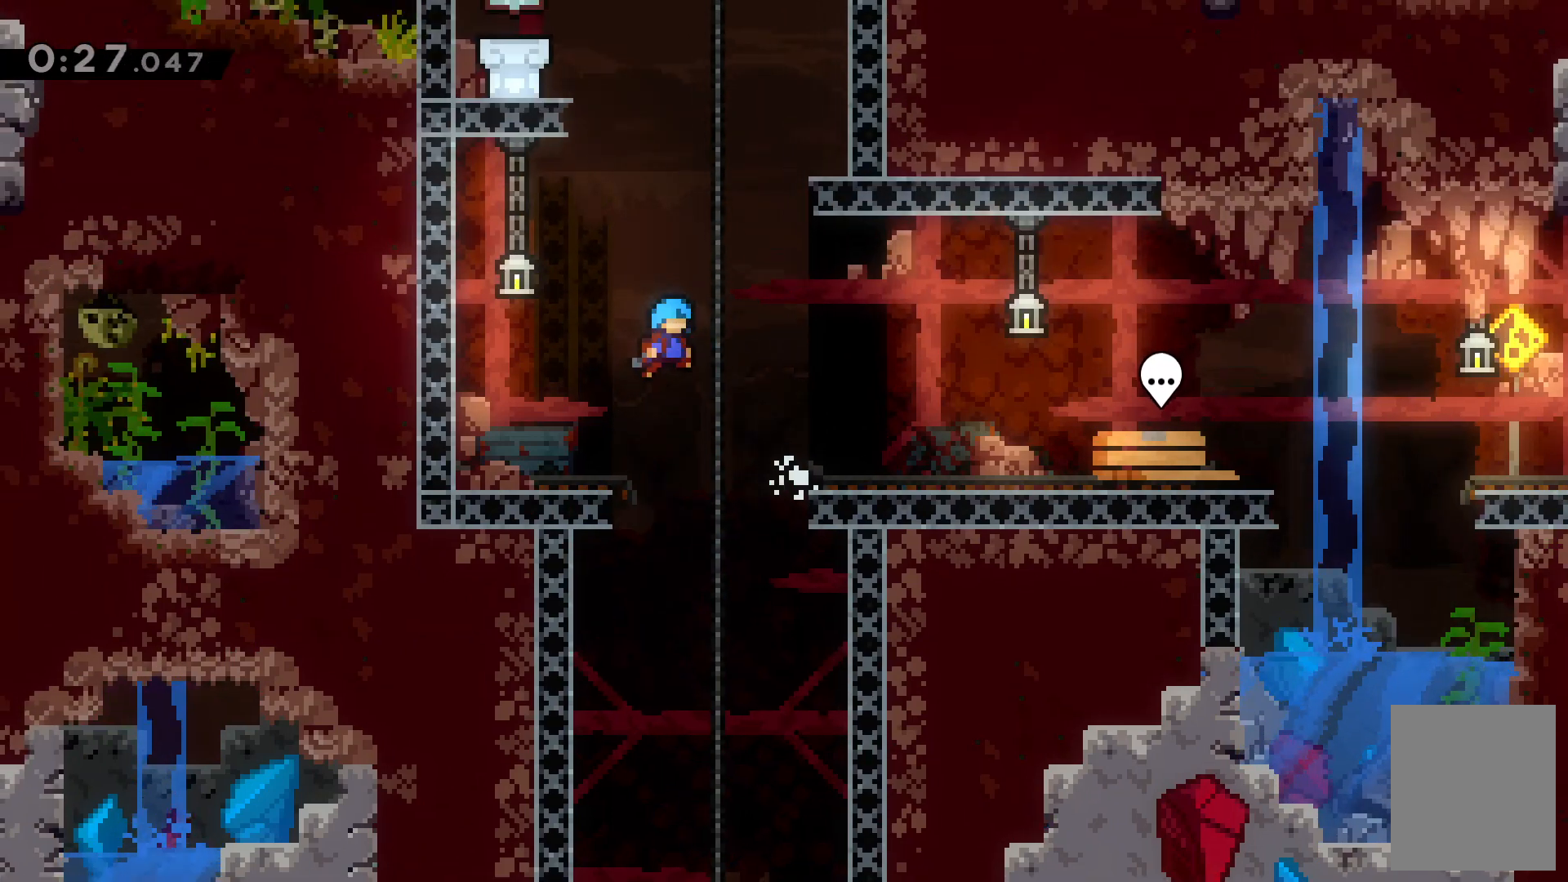
{"keys": ["c", "right", "up", "z"], "events": [[300, "c", "up"], [300, "z", "down"], [400, "c", "down"]]}
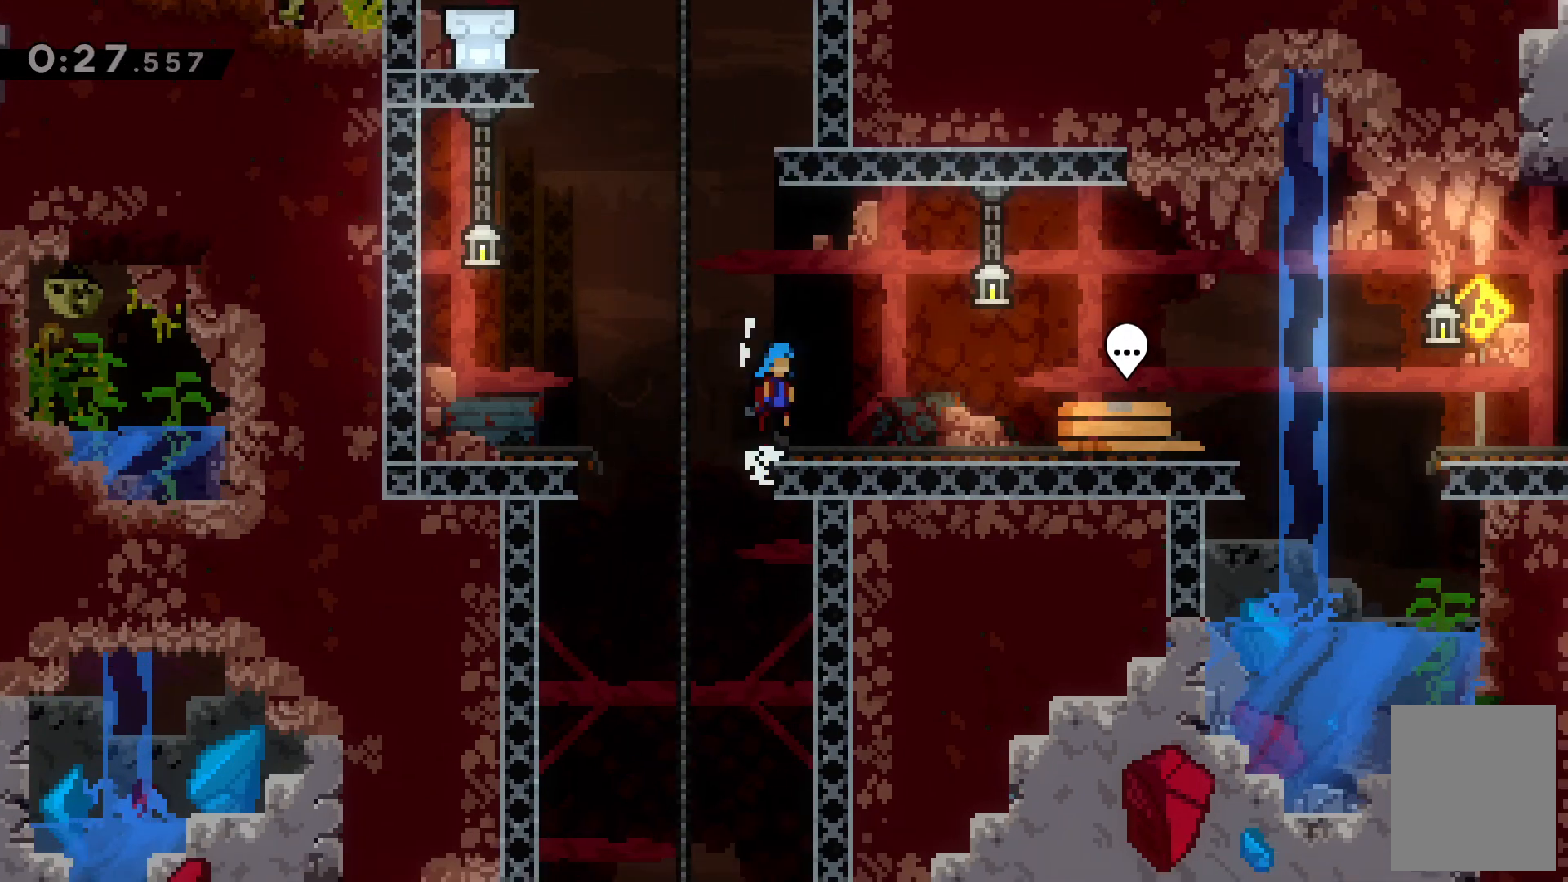
{"keys": ["right"], "events": [[167, "c", "up"], [167, "up", "up"], [234, "z", "up"]]}
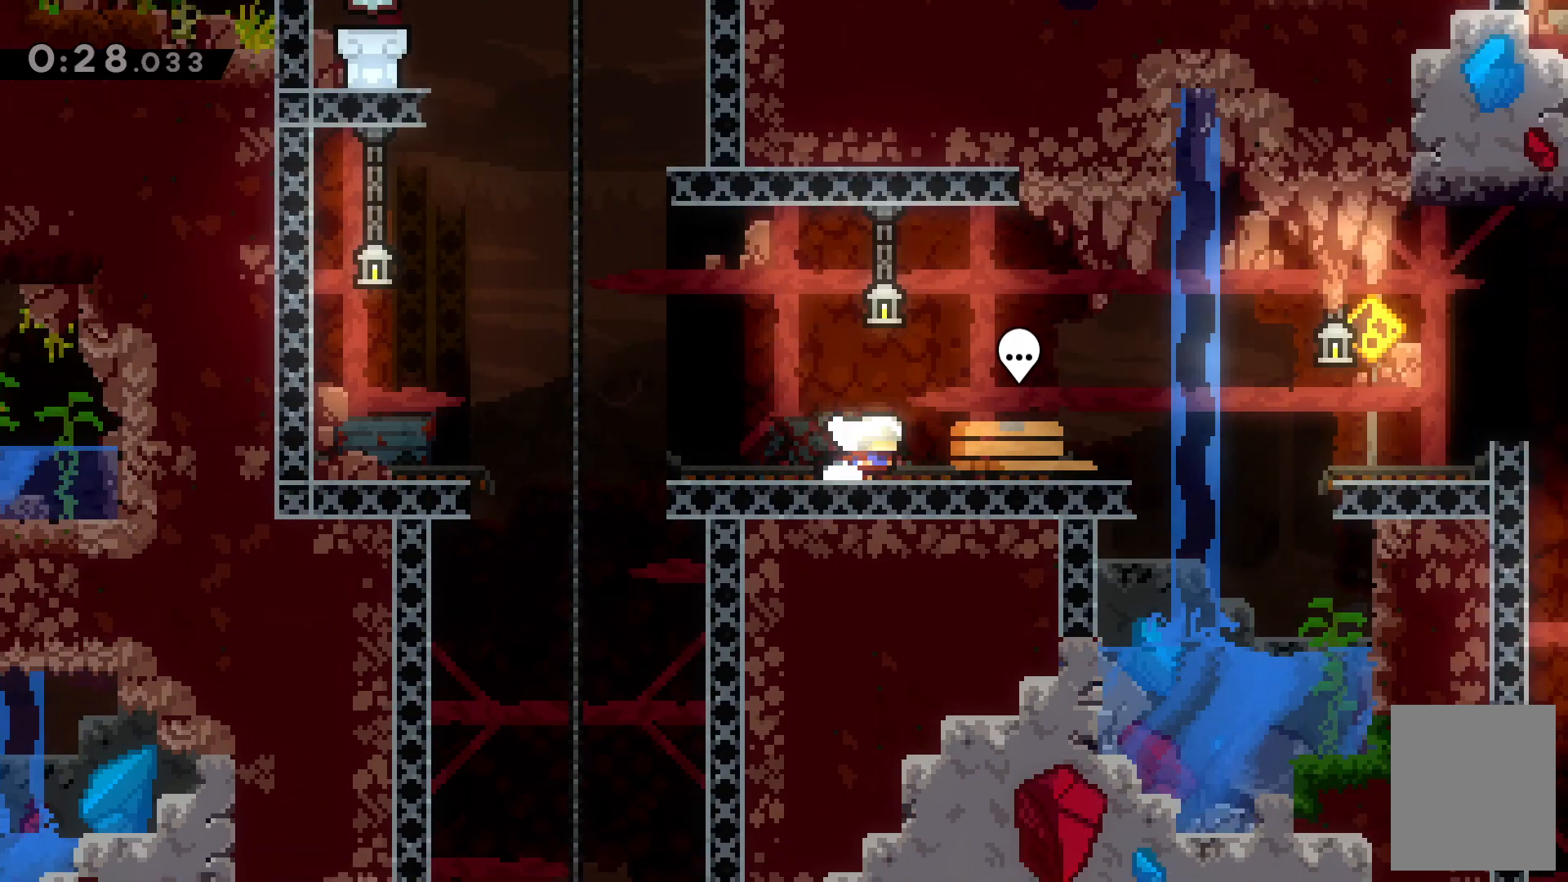
{"keys": ["left"]}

# WHAT YOU NEED TO DO
Find the lines above with the word "events". Copy them out.

# WRITTEN ANSWER
{"keys": ["c", "right", "up", "z"], "events": [[300, "c", "up"], [300, "z", "down"], [400, "c", "down"]]}
{"keys": ["right"], "events": [[167, "c", "up"], [167, "up", "up"], [234, "z", "up"]]}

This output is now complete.